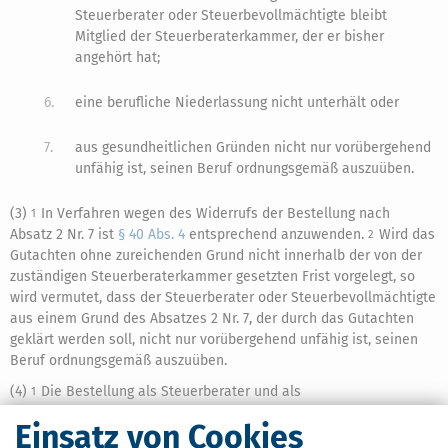
Steuerberater oder Steuerbevollmächtigte bleibt
Mitglied der Steuerberaterkammer, der er bisher
angehört hat;
6.
eine berufliche Niederlassung nicht unterhält oder
7.
aus gesundheitlichen Gründen nicht nur vorübergehend
unfähig ist, seinen Beruf ordnungsgemäß auszuüben.
(3)
In Verfahren wegen des Widerrufs der Bestellung nach
1
Absatz 2 Nr. 7 ist
§ 40 Abs. 4
entsprechend anzuwenden.
Wird das
2
Gutachten ohne zureichenden Grund nicht innerhalb der von der
zuständigen Steuerberaterkammer gesetzten Frist vorgelegt, so
wird vermutet, dass der Steuerberater oder Steuerbevollmächtigte
aus einem Grund des Absatzes 2 Nr. 7, der durch das Gutachten
geklärt werden soll, nicht nur vorübergehend unfähig ist, seinen
Beruf ordnungsgemäß auszuüben.
(4)
Die Bestellung als Steuerberater und als
1
Steuerbevollmächtigter wird durch die Steuerberaterkammer
Einsatz von Cookies
zurückgenommen oder widerrufen.
Die örtliche Zuständigkeit
2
::::::
TASK OBJECTIVE
Restate precisely, and with nothing added, the lines from the one with "entsprechend anzuwenden." through the final line of the material.

ANSWER TO THIS TASK
entsprechend anzuwenden.
Wird das
2
Gutachten ohne zureichenden Grund nicht innerhalb der von der
zuständigen Steuerberaterkammer gesetzten Frist vorgelegt, so
wird vermutet, dass der Steuerberater oder Steuerbevollmächtigte
aus einem Grund des Absatzes 2 Nr. 7, der durch das Gutachten
geklärt werden soll, nicht nur vorübergehend unfähig ist, seinen
Beruf ordnungsgemäß auszuüben.
(4)
Die Bestellung als Steuerberater und als
1
Steuerbevollmächtigter wird durch die Steuerberaterkammer
Einsatz von Cookies
zurückgenommen oder widerrufen.
Die örtliche Zuständigkeit
2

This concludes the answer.